In Japanese Patent Applications JP-A 2001-102255 and JP-A 2001-060535, a layer of polyethylenedioxythiophene/polystyrenesulfonic acid (PEDT/PSS), also called polyethylenedioxythiophene/polystyrenesulfonic acid complex or PEDT/PSS complex, is applied directly to the oxide film for protection of the oxide film and better adhesion of the solid electrolyte to the oxide film. The outer layer is then applied to this layer by means of in situ polymerization or by impregnation of the capacitor anode with tetracyanoquinodimethane salt solution. However, this method has the disadvantage that the PEDT/PSS complex does not penetrate into porous anode bodies having small pores.

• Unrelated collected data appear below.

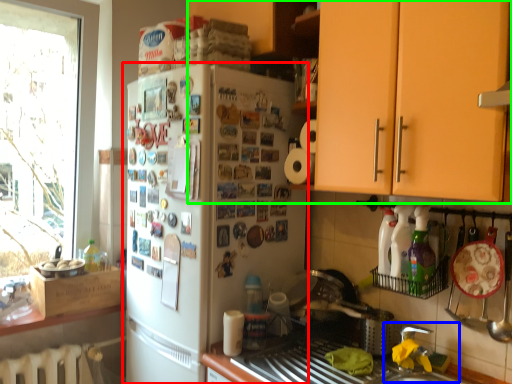
Question: Considering the real-world distances, which object is closest to refrigerator (highlighted by a red box)? sink (highlighted by a blue box) or cabinetry (highlighted by a green box).

Choices:
 (A) sink
 (B) cabinetry

Answer: (B)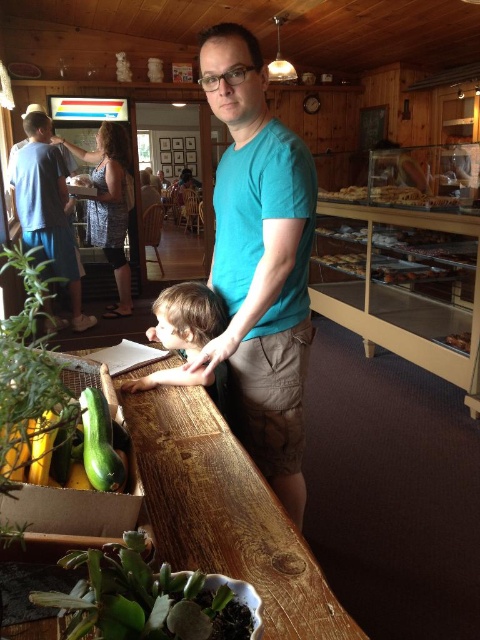
The green matte succulent at lower left is represented by point (147,598). Where is the green matte succulent located in the image?

The green matte succulent at lower left is located at point (147,598).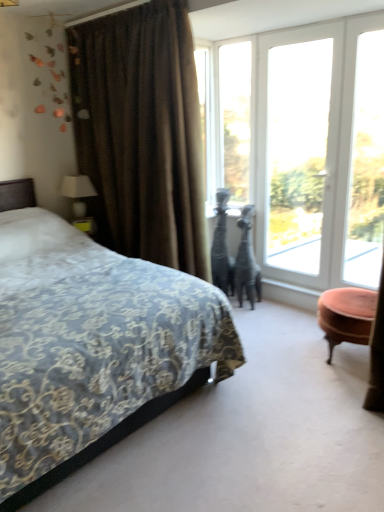
Question: Relative to white fabric lampshade at left, is velvet-patterned bed at left in front or behind?

Choices:
 (A) front
 (B) behind

Answer: (A)

Question: Would you say velvet-patterned bed at left is to the left or to the right of white fabric lampshade at left in the picture?

Choices:
 (A) left
 (B) right

Answer: (B)

Question: Estimate the real-world distances between objects in this image. Which object is closer to the clear glass window at center, the 2th window positioned from the left?

Choices:
 (A) transparent glass window at upper right
 (B) white glass door at center, the second window positioned from the right
 (C) white glass door at upper right, the fourth window viewed from the left
 (D) velvet-patterned bed at left
 (E) velvet pink ottoman at right

Answer: (C)

Question: Estimate the real-world distances between objects in this image. Which object is farther from the white glass door at center, placed as the 3th window when sorted from left to right?

Choices:
 (A) white fabric lampshade at left
 (B) transparent glass window at upper center, the first window when ordered from left to right
 (C) velvet pink ottoman at right
 (D) brown velvet curtain at left
 (E) white glass door at upper right, placed as the 1th window when sorted from right to left

Answer: (A)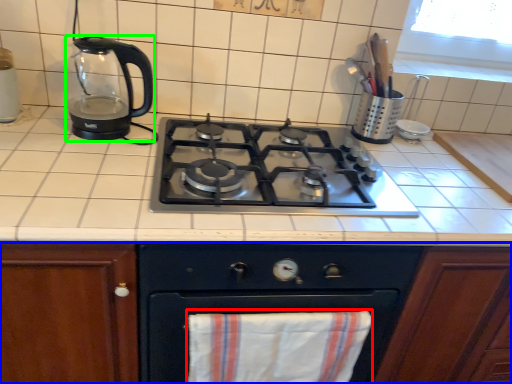
Question: Which object is positioned farthest from beach towel (highlighted by a red box)? Select from cabinetry (highlighted by a blue box) and kitchen appliance (highlighted by a green box).

Choices:
 (A) cabinetry
 (B) kitchen appliance

Answer: (B)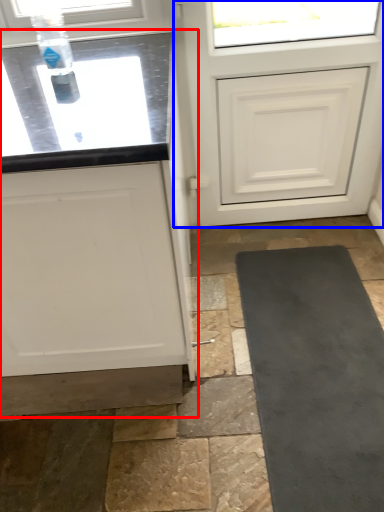
Question: Which of the following is the farthest to the observer, cabinetry (highlighted by a red box) or door (highlighted by a blue box)?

As a result, modern, highly porous anode materials cannot be used.
U.S. Pat. No. 6,001,281 describes, in the examples, capacitors having a solid electrolyte of polyethylenedioxythiophene (PEDT) prepared in situ and an outer layer of PEDT/PSS complex. A disadvantage of these capacitors, however, is that they have a high ESR of 130 mΩ and higher.
In the not yet published German Patent Application DE-A-10349112, a polymeric outer layer is produced by application of a dispersion comprising at least one polymeric anion and at least one optionally substituted polyaniline and/or at least one polythiophene having recurring units of the general formula (I), (II) or recurring units of the general formula (I) and (II)
and a binder. Although the covering of the edges can be improved by this process, dense polymeric outer layers cannot be reproduced reliably, however, by this means.
There therefore continues to be a need for an improved process for the production of solid electrolyte capacitors having a low equivalent series resistance (ESR), with which a dense polymeric outer layer can be realized simply and reliably reproduced with good covering of the edges. The object was therefore to provide such a process and the capacitors improved by this means.